From the records below, print exactly the lines starting at the one containing "ÖNORM EN ISO 17025" and ending at the one containing "delivery : | 2021-02-02 |", ends included, and nothing else.

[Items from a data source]
● ● ●

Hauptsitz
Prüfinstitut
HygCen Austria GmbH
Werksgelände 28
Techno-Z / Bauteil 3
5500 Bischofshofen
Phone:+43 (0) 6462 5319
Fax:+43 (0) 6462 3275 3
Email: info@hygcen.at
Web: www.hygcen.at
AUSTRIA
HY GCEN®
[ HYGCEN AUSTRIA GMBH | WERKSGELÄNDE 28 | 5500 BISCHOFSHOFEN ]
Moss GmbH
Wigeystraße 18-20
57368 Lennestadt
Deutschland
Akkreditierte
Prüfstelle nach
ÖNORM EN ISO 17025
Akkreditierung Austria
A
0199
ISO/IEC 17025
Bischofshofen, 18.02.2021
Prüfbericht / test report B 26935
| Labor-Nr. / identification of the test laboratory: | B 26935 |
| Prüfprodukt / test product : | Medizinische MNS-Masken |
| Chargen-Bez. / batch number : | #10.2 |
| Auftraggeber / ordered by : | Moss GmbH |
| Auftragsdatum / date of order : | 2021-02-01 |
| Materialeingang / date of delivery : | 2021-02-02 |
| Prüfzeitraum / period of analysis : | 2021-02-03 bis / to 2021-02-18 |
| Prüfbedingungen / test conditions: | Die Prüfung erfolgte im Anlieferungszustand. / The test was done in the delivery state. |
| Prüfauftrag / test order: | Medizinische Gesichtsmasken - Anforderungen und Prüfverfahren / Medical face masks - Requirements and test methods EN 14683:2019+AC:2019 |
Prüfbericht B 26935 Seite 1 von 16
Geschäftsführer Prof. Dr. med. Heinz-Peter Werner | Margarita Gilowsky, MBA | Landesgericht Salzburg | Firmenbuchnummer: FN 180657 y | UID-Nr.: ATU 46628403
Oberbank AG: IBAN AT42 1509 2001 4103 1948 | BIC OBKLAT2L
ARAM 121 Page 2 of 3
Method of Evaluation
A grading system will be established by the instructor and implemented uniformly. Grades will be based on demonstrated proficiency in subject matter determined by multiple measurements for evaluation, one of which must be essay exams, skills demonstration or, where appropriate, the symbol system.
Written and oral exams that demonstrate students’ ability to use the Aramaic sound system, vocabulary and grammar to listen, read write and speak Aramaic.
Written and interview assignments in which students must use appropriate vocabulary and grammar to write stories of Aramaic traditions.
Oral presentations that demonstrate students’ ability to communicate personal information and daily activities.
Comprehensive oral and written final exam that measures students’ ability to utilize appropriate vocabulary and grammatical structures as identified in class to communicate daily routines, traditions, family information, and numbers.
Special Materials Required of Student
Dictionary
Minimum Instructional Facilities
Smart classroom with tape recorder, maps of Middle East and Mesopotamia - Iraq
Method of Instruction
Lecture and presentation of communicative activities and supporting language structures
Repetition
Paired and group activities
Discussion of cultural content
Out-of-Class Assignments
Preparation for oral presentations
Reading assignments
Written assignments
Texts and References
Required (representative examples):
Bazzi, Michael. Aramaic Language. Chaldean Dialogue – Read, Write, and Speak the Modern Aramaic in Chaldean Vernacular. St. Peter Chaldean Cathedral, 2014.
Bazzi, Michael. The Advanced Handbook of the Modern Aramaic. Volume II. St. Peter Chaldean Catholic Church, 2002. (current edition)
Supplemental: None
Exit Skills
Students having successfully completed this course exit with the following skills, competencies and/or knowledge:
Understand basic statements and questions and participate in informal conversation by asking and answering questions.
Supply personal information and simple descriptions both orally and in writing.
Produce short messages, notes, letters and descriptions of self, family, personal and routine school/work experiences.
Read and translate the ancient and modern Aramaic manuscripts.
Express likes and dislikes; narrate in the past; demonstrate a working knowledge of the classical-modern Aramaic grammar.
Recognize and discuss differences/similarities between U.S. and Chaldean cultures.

● ● ●

PROBLEM SOLUTION:
ÖNORM EN ISO 17025
Akkreditierung Austria
A
0199
ISO/IEC 17025
Bischofshofen, 18.02.2021
Prüfbericht / test report B 26935
| Labor-Nr. / identification of the test laboratory: | B 26935 |
| Prüfprodukt / test product : | Medizinische MNS-Masken |
| Chargen-Bez. / batch number : | #10.2 |
| Auftraggeber / ordered by : | Moss GmbH |
| Auftragsdatum / date of order : | 2021-02-01 |
| Materialeingang / date of delivery : | 2021-02-02 |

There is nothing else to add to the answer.